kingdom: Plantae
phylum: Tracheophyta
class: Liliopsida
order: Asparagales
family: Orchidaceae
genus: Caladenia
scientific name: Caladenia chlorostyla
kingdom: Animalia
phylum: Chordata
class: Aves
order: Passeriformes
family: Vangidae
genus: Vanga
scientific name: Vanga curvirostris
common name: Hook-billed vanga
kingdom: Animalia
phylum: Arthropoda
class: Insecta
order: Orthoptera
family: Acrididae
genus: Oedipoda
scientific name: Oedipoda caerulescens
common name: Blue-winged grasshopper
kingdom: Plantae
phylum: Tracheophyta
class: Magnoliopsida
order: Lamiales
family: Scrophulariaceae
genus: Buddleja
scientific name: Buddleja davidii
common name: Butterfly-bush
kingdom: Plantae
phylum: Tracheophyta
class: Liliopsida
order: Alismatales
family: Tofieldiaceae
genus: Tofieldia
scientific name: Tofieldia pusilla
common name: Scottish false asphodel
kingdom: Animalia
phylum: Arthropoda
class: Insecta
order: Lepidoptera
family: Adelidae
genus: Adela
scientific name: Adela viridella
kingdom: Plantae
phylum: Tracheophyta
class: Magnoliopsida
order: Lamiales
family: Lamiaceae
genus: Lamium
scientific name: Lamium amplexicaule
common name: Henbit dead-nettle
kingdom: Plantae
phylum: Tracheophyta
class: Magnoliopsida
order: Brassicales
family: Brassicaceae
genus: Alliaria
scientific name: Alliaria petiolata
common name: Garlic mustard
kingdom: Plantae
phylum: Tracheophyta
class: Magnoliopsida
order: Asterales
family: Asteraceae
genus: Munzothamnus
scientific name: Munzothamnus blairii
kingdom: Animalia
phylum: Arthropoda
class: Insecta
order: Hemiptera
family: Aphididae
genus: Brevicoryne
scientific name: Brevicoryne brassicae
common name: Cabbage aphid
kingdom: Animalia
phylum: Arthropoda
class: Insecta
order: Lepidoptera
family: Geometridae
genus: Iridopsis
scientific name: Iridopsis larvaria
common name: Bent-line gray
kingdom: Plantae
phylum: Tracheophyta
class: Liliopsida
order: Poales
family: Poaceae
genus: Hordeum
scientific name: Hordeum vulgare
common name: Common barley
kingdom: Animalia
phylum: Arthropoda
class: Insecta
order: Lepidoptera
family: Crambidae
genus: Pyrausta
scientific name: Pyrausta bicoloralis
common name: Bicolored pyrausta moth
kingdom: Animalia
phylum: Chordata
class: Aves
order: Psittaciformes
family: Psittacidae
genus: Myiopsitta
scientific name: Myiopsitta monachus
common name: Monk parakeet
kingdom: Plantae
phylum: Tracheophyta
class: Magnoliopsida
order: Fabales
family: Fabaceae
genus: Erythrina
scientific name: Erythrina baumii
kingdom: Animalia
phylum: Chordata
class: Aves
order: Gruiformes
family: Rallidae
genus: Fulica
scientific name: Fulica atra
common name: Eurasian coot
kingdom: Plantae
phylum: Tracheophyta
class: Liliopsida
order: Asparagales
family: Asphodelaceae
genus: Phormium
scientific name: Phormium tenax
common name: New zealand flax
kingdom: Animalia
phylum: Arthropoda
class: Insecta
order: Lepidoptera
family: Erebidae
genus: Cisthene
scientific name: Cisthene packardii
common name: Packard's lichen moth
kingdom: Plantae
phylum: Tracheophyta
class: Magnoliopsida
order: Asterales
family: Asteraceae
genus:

▸ **The problem**
Update everything from the line containing "scientific name: Cisthene packardii" down to the end of the data, changing "common name" to "vernacular name" and leaving all else unchanged.

▸ **Finished exercise**
scientific name: Cisthene packardii
vernacular name: Packard's lichen moth
kingdom: Plantae
phylum: Tracheophyta
class: Magnoliopsida
order: Asterales
family: Asteraceae
genus:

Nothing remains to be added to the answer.